# Zu Dunkel



## elbe13 (23. Januar 2006)

hallo erstmal

 wenn ich fotografieren sind die bilder immer richtig belichtet aber sobald ich sie auf den rechner ziehe sind se unglaublich dunkel !

 denk liegt an der kalibrierung meines monitors, daß dieser zu dunkel ist, hab schon versucht das mit adobe calibrierung gamma wert hin zu bekommen aber auch net wircklich erfolgreich

 Kann mir vielleicht von euch jemand noch nen tipp geben


 danke mal im vorraus


----------



## burnobaby (27. Januar 2006)

Hi du,

Also ich hab meinen Monitor ganz gut mit den DG Tool hinbekommen! Folgender Link weist auf drei Bilder mit Anleitung, die eigentlich perfekt zum Kalibrieren sind: Klick 
Hast du einen TFT? Achte darauf dass der richtig steht!   

Wenn's alles nicht hilft, dann gib mal eines von deinen Bildern direkt von der Digicam zum Fotoladen, lass es entwickeln und vergleiche es mit den Bildern auf der Cam.
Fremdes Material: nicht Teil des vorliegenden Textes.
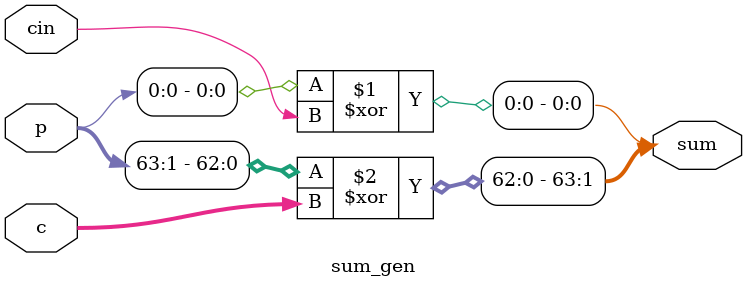
<source format=v>

module CLA_AO_64 (
    a,b,cin,sum,cout
);
input [63:0]a,b;
input cin;
output [63:0]sum;
output cout;
wire [63:0]p,g ;


pg_gen u0 (a,b,p,g);


/* verilator lint_off UNOPTFLAT */  wire [62:0] c;

    AO AO_1 (p[0],cin,g[0],c[0]);
    AO AO_2 (p[1],c[0],g[1],c[1]);
    AO AO_3 (p[2],c[1],g[2],c[2]);
    AO AO_4 (p[3],c[2],g[3],c[3]);
    AO AO_5 (p[4],c[3],g[4],c[4]);
    AO AO_6 (p[5],c[4],g[5],c[5]);
    AO AO_7 (p[6],c[5],g[6],c[6]);
    AO AO_8 (p[7],c[6],g[7],c[7]);
    AO AO_9 (p[8],c[7],g[8],c[8]);
    AO AO_10 (p[9],c[8],g[9],c[9]);
    AO AO_11 (p[10],c[9],g[10],c[10]);
    AO AO_12 (p[11],c[10],g[11],c[11]);
    AO AO_13 (p[12],c[11],g[12],c[12]);
    AO AO_14 (p[13],c[12],g[13],c[13]);
    AO AO_15 (p[14],c[13],g[14],c[14]);
    AO AO_16 (p[15],c[14],g[15],c[15]);
    AO AO_17 (p[16],c[15],g[16],c[16]);
    AO AO_18 (p[17],c[16],g[17],c[17]);
    AO AO_19 (p[18],c[17],g[18],c[18]);
    AO AO_20 (p[19],c[18],g[19],c[19]);
    AO AO_21 (p[20],c[19],g[20],c[20]);
    AO AO_22 (p[21],c[20],g[21],c[21]);
    AO AO_23 (p[22],c[21],g[22],c[22]);
    AO AO_24 (p[23],c[22],g[23],c[23]);
    AO AO_25 (p[24],c[23],g[24],c[24]);
    AO AO_26 (p[25],c[24],g[25],c[25]);
    AO AO_27 (p[26],c[25],g[26],c[26]);
    AO AO_28 (p[27],c[26],g[27],c[27]);
    AO AO_29 (p[28],c[27],g[28],c[28]);
    AO AO_30 (p[29],c[28],g[29],c[29]);
    AO AO_31 (p[30],c[29],g[30],c[30]);
    AO AO_32 (p[31],c[30],g[31],c[31]);
    AO AO_33 (p[32],c[31],g[32],c[32]);
    AO AO_34 (p[33],c[32],g[33],c[33]);
    AO AO_35 (p[34],c[33],g[34],c[34]);
    AO AO_36 (p[35],c[34],g[35],c[35]);
    AO AO_37 (p[36],c[35],g[36],c[36]);
    AO AO_38 (p[37],c[36],g[37],c[37]);
    AO AO_39 (p[38],c[37],g[38],c[38]);
    AO AO_40 (p[39],c[38],g[39],c[39]);
    AO AO_41 (p[40],c[39],g[40],c[40]);
    AO AO_42 (p[41],c[40],g[41],c[41]);
    AO AO_43 (p[42],c[41],g[42],c[42]);
    AO AO_44 (p[43],c[42],g[43],c[43]);
    AO AO_45 (p[44],c[43],g[44],c[44]);
    AO AO_46 (p[45],c[44],g[45],c[45]);
    AO AO_47 (p[46],c[45],g[46],c[46]);
    AO AO_48 (p[47],c[46],g[47],c[47]);
    AO AO_49 (p[48],c[47],g[48],c[48]);
    AO AO_50 (p[49],c[48],g[49],c[49]);
    AO AO_51 (p[50],c[49],g[50],c[50]);
    AO AO_52 (p[51],c[50],g[51],c[51]);
    AO AO_53 (p[52],c[51],g[52],c[52]);
    AO AO_54 (p[53],c[52],g[53],c[53]);
    AO AO_55 (p[54],c[53],g[54],c[54]);
    AO AO_56 (p[55],c[54],g[55],c[55]);
    AO AO_57 (p[56],c[55],g[56],c[56]);
    AO AO_58 (p[57],c[56],g[57],c[57]);
    AO AO_59 (p[58],c[57],g[58],c[58]);
    AO AO_60 (p[59],c[58],g[59],c[59]);
    AO AO_61 (p[60],c[59],g[60],c[60]);
    AO AO_62 (p[61],c[60],g[61],c[61]);
    AO AO_63 (p[62],c[61],g[62],c[62]);
    AO AO_64 (p[63],c[62],g[63],cout);

sum_gen sum_gen_1 (cin, c, p, sum);

endmodule //CLA_AO_64

module pg_gen (
    a,b,p,g    
);
input [63:0]a,b;
output [63:0]p,g;

assign p=a^b;
assign g=a&b;

endmodule 

module AO(
    a,b,c,out
);
input a,b,c;
output out;
wire aoi;
AOI aoi_gate(
    a,b,c,aoi
);
INV inv_gate(
    aoi,out
);
endmodule

module AOI (
    a,b,c,out
);
input a,b,c;
output out;
wire ab;
and and_gate (ab, a, b);
nor nor_gate (out, ab, c);
endmodule //new_adder

module INV (
    a,out
);
input a;
output out;

not inv_gate (out,a);
endmodule

module sum_gen ( cin, c, p, sum );
  input [63:0] p;
  output [63:0] sum;
  input cin;
  input [62:0]c;

assign sum[0]=p[0]^cin;
assign sum[63:1]= p[63:1]^c[62:0];
endmodule

</source>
Da kannst du dann ja schonmal einen Fehler der Digicam ausschließen!

MfG Burno

/edit: Wenn du mit den OSD vom Monitor nicht weiterkommst, musst du Gamma, Kontrast usw. softwareseitig einstellen!


----------



## Rofi (29. Januar 2006)

Hi elbe13,


			
				burnobaby hat gesagt.:
			
		

> Wenn's alles nicht hilft, dann gib mal eines von deinen Bildern direkt von der Digicam zum Fotoladen, lass es entwickeln und vergleiche es mit den Bildern auf der Cam. Da kannst du dann ja schonmal einen Fehler der Digicam ausschließen!


Oder versuch's doch mal bei einem Bekannten, bei dem das Problem nicht besteht.

Gruss, Rofi.


----------